**TASK STATEMENT**
Rename "point_idx" to "point_id" everywhere in the listing below, and reproduce it with all other text unchanged. Omit the pictures from your output.

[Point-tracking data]
○ ○ ○ ○
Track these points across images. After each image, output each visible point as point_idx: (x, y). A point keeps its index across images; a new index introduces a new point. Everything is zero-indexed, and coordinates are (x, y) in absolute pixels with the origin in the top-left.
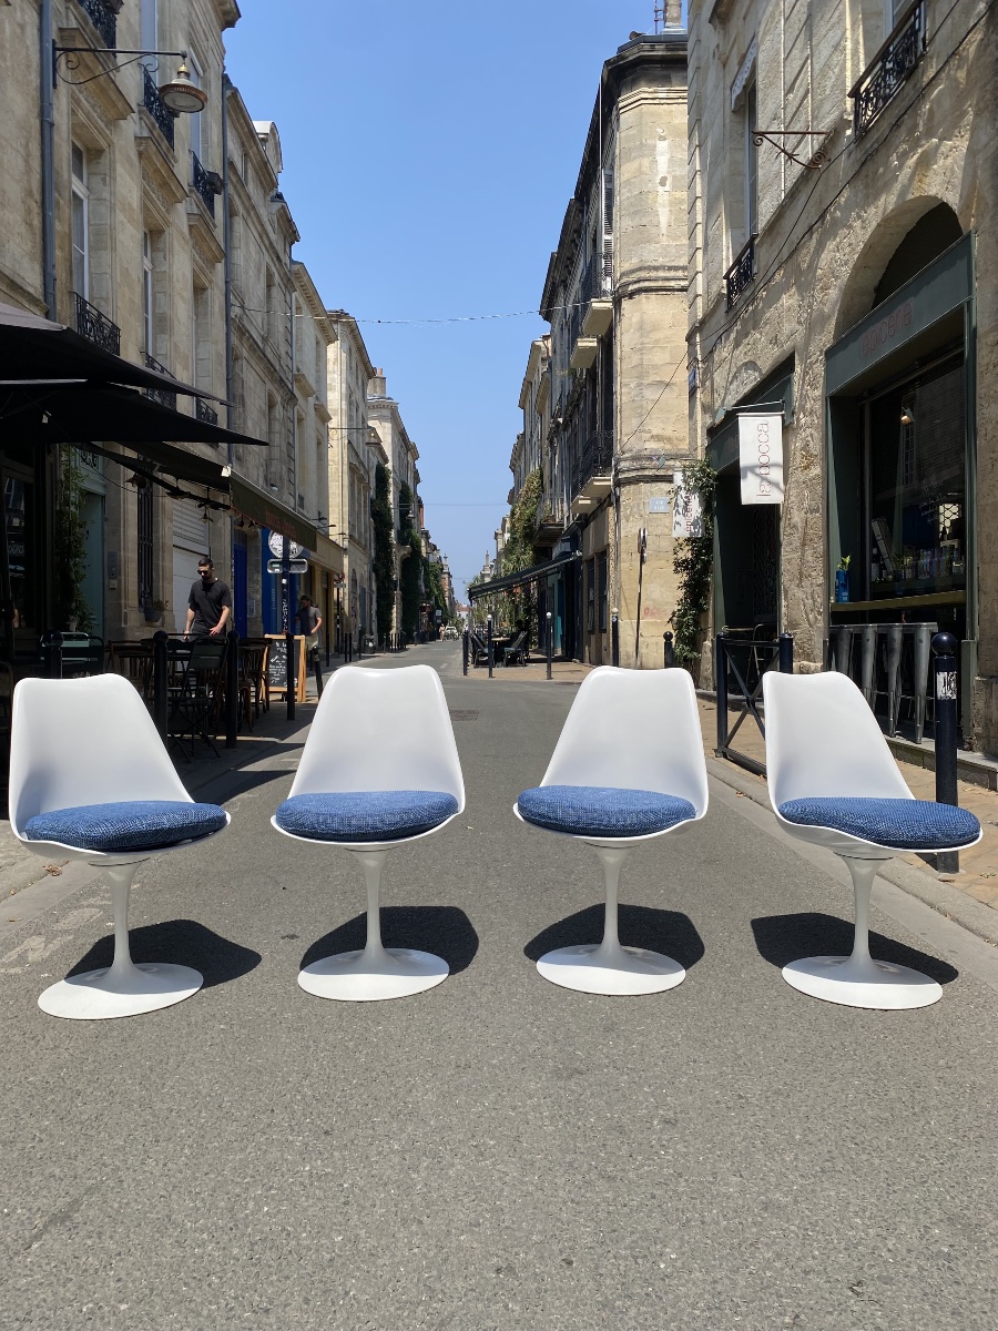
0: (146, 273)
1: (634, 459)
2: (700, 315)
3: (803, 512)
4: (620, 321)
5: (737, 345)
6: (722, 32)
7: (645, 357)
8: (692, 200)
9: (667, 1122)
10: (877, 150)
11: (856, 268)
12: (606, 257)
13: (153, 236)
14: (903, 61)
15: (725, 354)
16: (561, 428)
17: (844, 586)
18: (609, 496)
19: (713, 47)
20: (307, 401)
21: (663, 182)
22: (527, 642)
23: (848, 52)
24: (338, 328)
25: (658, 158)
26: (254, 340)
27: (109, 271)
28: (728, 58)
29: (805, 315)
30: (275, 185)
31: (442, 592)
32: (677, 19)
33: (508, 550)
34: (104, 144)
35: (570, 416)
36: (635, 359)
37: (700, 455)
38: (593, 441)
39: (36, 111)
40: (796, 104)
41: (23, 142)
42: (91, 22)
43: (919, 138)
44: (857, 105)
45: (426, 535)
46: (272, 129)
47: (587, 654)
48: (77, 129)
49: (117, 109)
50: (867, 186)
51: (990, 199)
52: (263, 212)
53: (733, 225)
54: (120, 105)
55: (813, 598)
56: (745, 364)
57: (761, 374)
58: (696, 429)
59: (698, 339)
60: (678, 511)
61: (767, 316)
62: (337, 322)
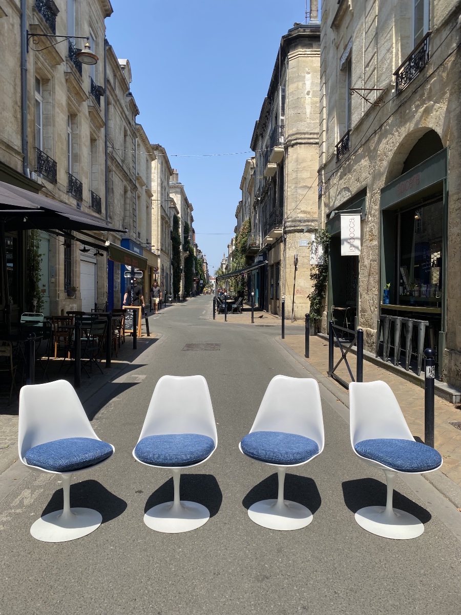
0: (69, 134)
1: (293, 221)
2: (324, 162)
3: (369, 260)
4: (287, 157)
5: (341, 178)
6: (336, 33)
7: (299, 174)
8: (322, 108)
9: (304, 608)
10: (406, 102)
11: (395, 154)
12: (281, 127)
13: (72, 117)
14: (419, 62)
15: (335, 182)
16: (259, 202)
17: (387, 297)
18: (281, 237)
19: (332, 38)
20: (142, 188)
21: (308, 93)
23: (394, 53)
24: (156, 154)
25: (306, 82)
26: (118, 162)
27: (52, 136)
28: (339, 45)
29: (372, 171)
30: (128, 89)
31: (203, 271)
32: (316, 17)
33: (234, 255)
34: (50, 77)
35: (264, 197)
36: (294, 175)
37: (323, 227)
38: (274, 212)
39: (19, 64)
40: (370, 73)
41: (13, 79)
42: (44, 20)
43: (424, 100)
44: (397, 79)
45: (196, 246)
46: (127, 63)
47: (270, 309)
48: (38, 70)
49: (56, 60)
50: (401, 117)
51: (456, 134)
52: (122, 102)
53: (340, 122)
54: (57, 58)
55: (373, 300)
56: (344, 188)
57: (351, 194)
58: (321, 214)
59: (323, 173)
60: (312, 252)
61: (355, 167)
62: (156, 150)
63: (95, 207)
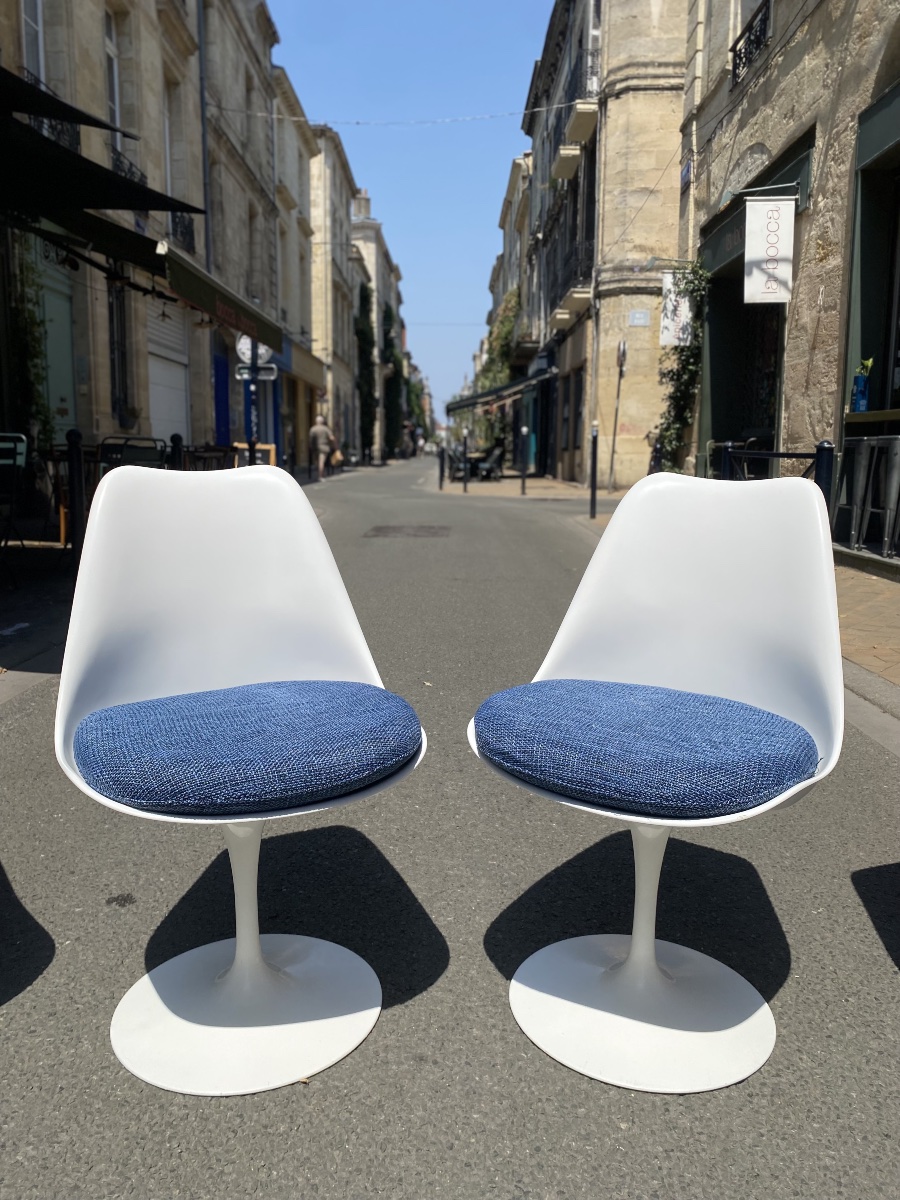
0: (110, 58)
1: (616, 269)
2: (698, 101)
3: (814, 312)
4: (606, 123)
5: (742, 125)
7: (630, 162)
12: (593, 55)
13: (117, 17)
15: (725, 140)
16: (540, 245)
17: (862, 393)
18: (588, 310)
20: (289, 213)
22: (501, 460)
24: (321, 143)
26: (232, 144)
27: (66, 50)
29: (834, 75)
31: (422, 411)
33: (486, 370)
35: (551, 231)
36: (620, 166)
37: (692, 256)
38: (574, 252)
45: (408, 356)
47: (560, 471)
55: (821, 408)
56: (751, 148)
57: (770, 156)
58: (687, 229)
59: (694, 128)
60: (666, 315)
61: (782, 85)
62: (320, 137)
63: (179, 237)
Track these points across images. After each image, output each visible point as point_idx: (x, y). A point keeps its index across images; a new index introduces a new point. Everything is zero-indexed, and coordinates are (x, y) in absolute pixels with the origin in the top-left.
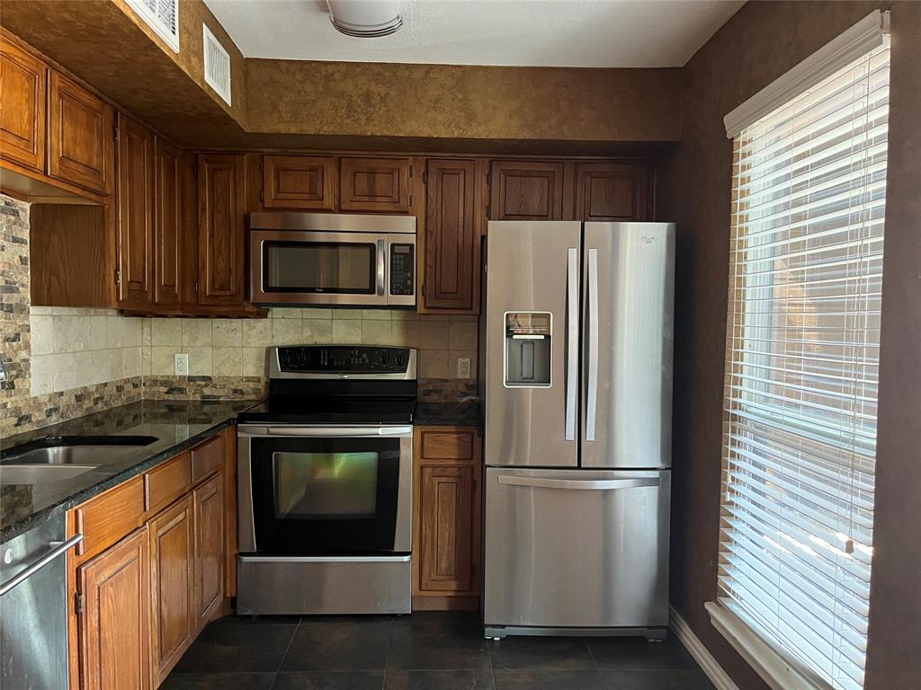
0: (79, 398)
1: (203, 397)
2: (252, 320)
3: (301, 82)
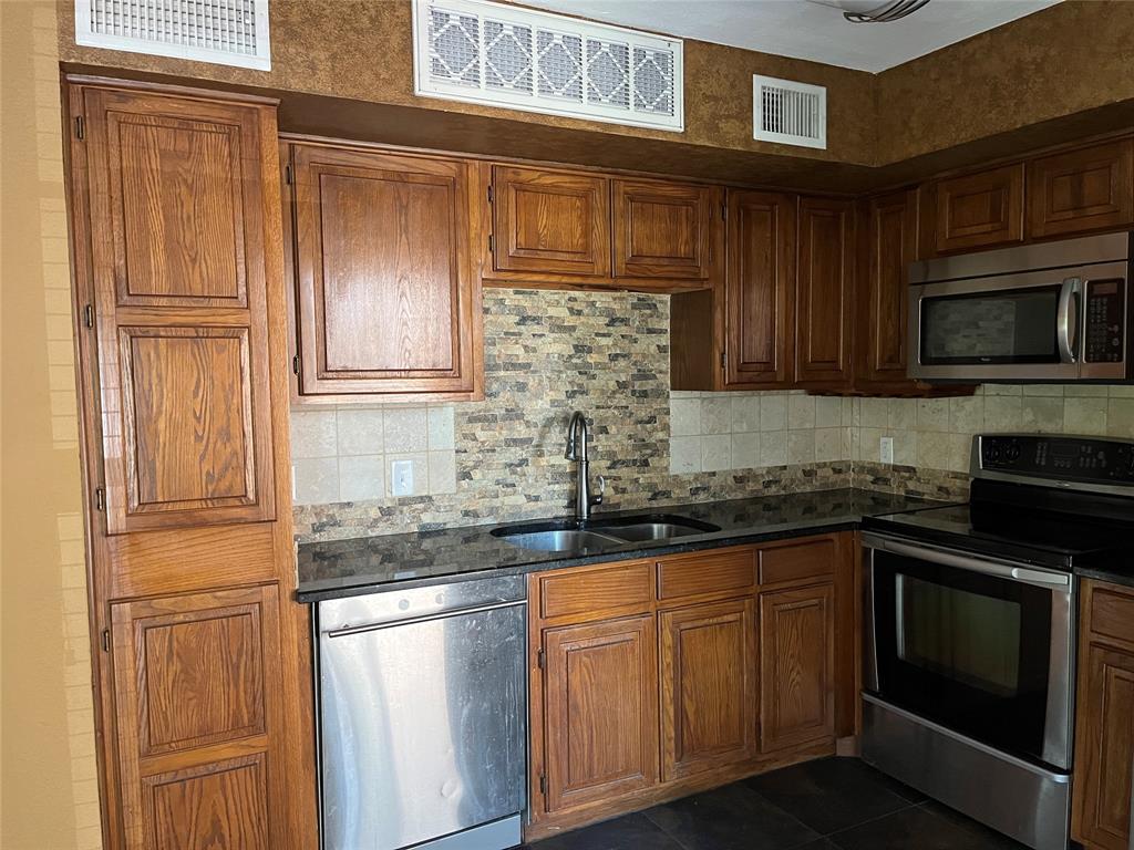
0: (739, 480)
1: (907, 492)
2: (961, 399)
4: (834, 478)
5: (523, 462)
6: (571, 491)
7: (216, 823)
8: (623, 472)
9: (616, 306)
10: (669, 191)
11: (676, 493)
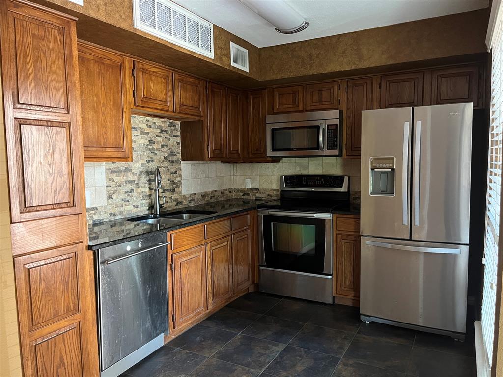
0: (203, 196)
1: (256, 198)
2: (275, 164)
3: (282, 54)
4: (229, 195)
5: (132, 191)
6: (149, 203)
7: (61, 358)
8: (167, 194)
9: (163, 125)
10: (191, 80)
11: (185, 202)
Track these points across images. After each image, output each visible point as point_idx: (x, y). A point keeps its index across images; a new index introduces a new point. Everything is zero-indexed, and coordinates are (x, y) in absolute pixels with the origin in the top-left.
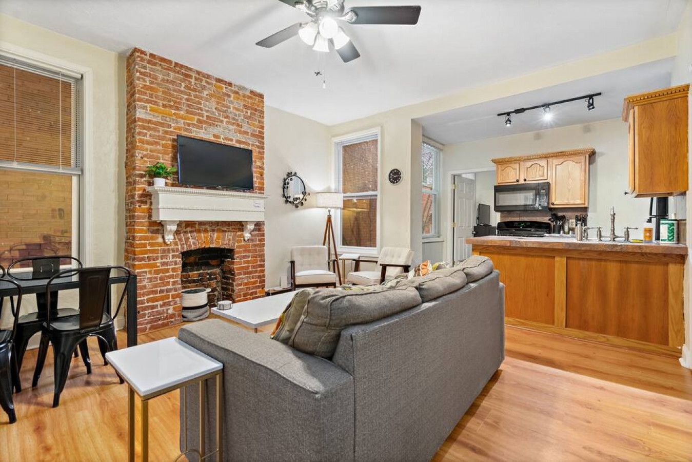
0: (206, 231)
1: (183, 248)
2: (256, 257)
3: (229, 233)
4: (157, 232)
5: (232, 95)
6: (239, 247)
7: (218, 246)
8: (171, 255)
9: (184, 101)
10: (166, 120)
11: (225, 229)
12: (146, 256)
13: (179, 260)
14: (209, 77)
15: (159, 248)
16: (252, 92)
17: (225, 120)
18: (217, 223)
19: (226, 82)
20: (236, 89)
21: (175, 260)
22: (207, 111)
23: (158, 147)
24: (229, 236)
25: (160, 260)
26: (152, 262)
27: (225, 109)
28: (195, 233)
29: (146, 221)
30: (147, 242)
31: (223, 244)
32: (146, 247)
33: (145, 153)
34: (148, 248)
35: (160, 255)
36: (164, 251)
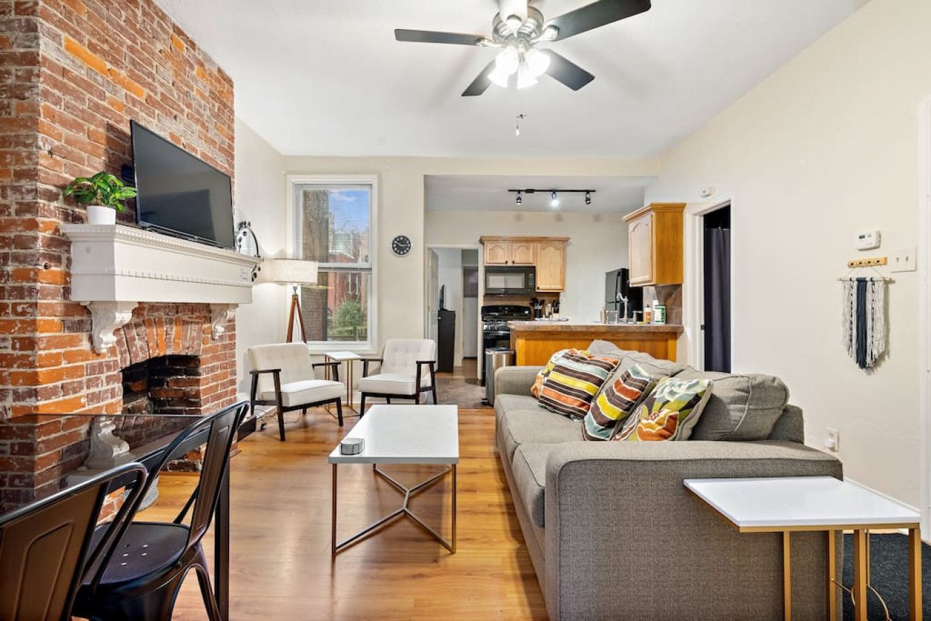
○ ○ ○ ○
**SOLUTION TO THE EXERCISE**
Track these points across images. After each image, output each visible point as point_id: (x, y). A point keeps its index across images; a new index introduces a new point. Everything is zero-indexed, and coordinates are (x, y) in absolute pixels with the origin in the top-left.
0: (146, 273)
1: (634, 459)
2: (700, 315)
3: (803, 512)
4: (620, 321)
5: (737, 345)
6: (722, 32)
7: (645, 357)
8: (692, 200)
9: (667, 1122)
10: (877, 150)
11: (856, 268)
12: (606, 257)
13: (153, 236)
14: (903, 61)
15: (725, 354)
16: (561, 428)
17: (844, 586)
18: (609, 496)
19: (713, 47)
20: (307, 401)
21: (663, 182)
22: (527, 642)
23: (848, 52)
24: (338, 328)
25: (658, 158)
26: (254, 340)
27: (109, 271)
28: (728, 58)
29: (805, 315)
30: (275, 185)
31: (442, 592)
32: (677, 19)
33: (508, 550)
34: (104, 144)
35: (570, 416)
36: (635, 359)
37: (700, 455)
38: (593, 441)
39: (36, 111)
40: (796, 104)
41: (23, 142)
42: (91, 22)
43: (919, 138)
44: (857, 105)
45: (426, 535)
46: (272, 129)
47: (587, 654)
48: (77, 129)
49: (117, 109)
50: (867, 186)
51: (990, 199)
52: (263, 212)
53: (733, 225)
54: (120, 105)
55: (813, 598)
56: (745, 364)
57: (761, 374)
58: (696, 429)
59: (698, 339)
60: (678, 511)
61: (767, 316)
62: (337, 322)
0: (69, 134)
1: (293, 221)
2: (324, 162)
3: (369, 260)
4: (287, 157)
5: (341, 178)
6: (336, 33)
7: (299, 174)
8: (322, 108)
9: (304, 608)
10: (406, 102)
11: (395, 154)
12: (281, 127)
13: (72, 117)
14: (419, 62)
15: (335, 182)
16: (259, 202)
17: (387, 297)
18: (281, 237)
19: (332, 38)
20: (142, 188)
21: (308, 93)
23: (394, 53)
24: (156, 154)
25: (306, 82)
26: (118, 162)
27: (52, 136)
28: (339, 45)
29: (372, 171)
30: (128, 89)
31: (203, 271)
32: (316, 17)
33: (234, 255)
34: (50, 77)
35: (264, 197)
36: (294, 175)
37: (323, 227)
38: (274, 212)
39: (19, 64)
40: (370, 73)
41: (13, 79)
42: (44, 20)
43: (424, 100)
44: (397, 79)
45: (196, 246)
46: (127, 63)
47: (270, 309)
48: (38, 70)
49: (56, 60)
50: (401, 117)
51: (456, 134)
52: (122, 102)
53: (340, 122)
54: (57, 58)
55: (373, 300)
56: (344, 188)
57: (351, 194)
58: (321, 214)
59: (323, 173)
60: (312, 252)
61: (355, 167)
62: (156, 150)
63: (95, 207)
0: (110, 58)
1: (616, 269)
2: (698, 101)
3: (814, 312)
4: (606, 123)
5: (742, 125)
7: (630, 162)
12: (593, 55)
13: (117, 17)
15: (725, 140)
16: (540, 245)
17: (862, 393)
18: (588, 310)
20: (289, 213)
22: (501, 460)
24: (321, 143)
26: (232, 144)
27: (66, 50)
29: (834, 75)
31: (422, 411)
33: (486, 370)
35: (551, 231)
36: (620, 166)
37: (692, 256)
38: (574, 252)
45: (408, 356)
47: (560, 471)
55: (821, 408)
56: (751, 148)
57: (770, 156)
58: (687, 229)
59: (694, 128)
60: (666, 315)
61: (782, 85)
62: (320, 137)
63: (179, 237)
Track these points across images. After each image, output each visible point as point_id: (x, y). A point keeps its index across images; a new index introduces a new point. Everything is zero-indexed, and coordinates are (x, y) in absolute pixels with the origin in the top-left.
0: (79, 398)
1: (203, 397)
2: (252, 320)
3: (301, 82)
0: (739, 480)
1: (907, 492)
2: (961, 399)
4: (834, 478)
5: (523, 462)
6: (571, 491)
7: (216, 823)
8: (623, 472)
9: (616, 306)
10: (669, 191)
11: (676, 493)
0: (203, 196)
1: (256, 198)
2: (275, 164)
3: (282, 54)
4: (229, 195)
5: (132, 191)
6: (149, 203)
7: (61, 358)
8: (167, 194)
9: (163, 125)
10: (191, 80)
11: (185, 202)
Track these points across images. After each image, output each visible point as point_id: (x, y). A point keeps its index across images; a new index introduces a new point. Everything is zero-indexed, and coordinates are (x, y) in absolute pixels with the origin in the top-left.
0: (206, 231)
1: (183, 248)
2: (256, 257)
3: (229, 233)
4: (157, 232)
5: (232, 95)
6: (239, 247)
7: (218, 246)
8: (171, 255)
9: (184, 101)
10: (166, 120)
11: (225, 229)
12: (146, 256)
13: (179, 260)
14: (209, 77)
15: (159, 248)
16: (252, 92)
17: (225, 120)
18: (217, 223)
19: (226, 82)
20: (236, 89)
21: (175, 260)
22: (207, 111)
23: (158, 147)
24: (229, 236)
25: (160, 260)
26: (152, 262)
27: (225, 109)
28: (195, 233)
29: (146, 221)
30: (147, 242)
31: (223, 244)
32: (146, 247)
33: (145, 153)
34: (148, 248)
35: (160, 255)
36: (164, 251)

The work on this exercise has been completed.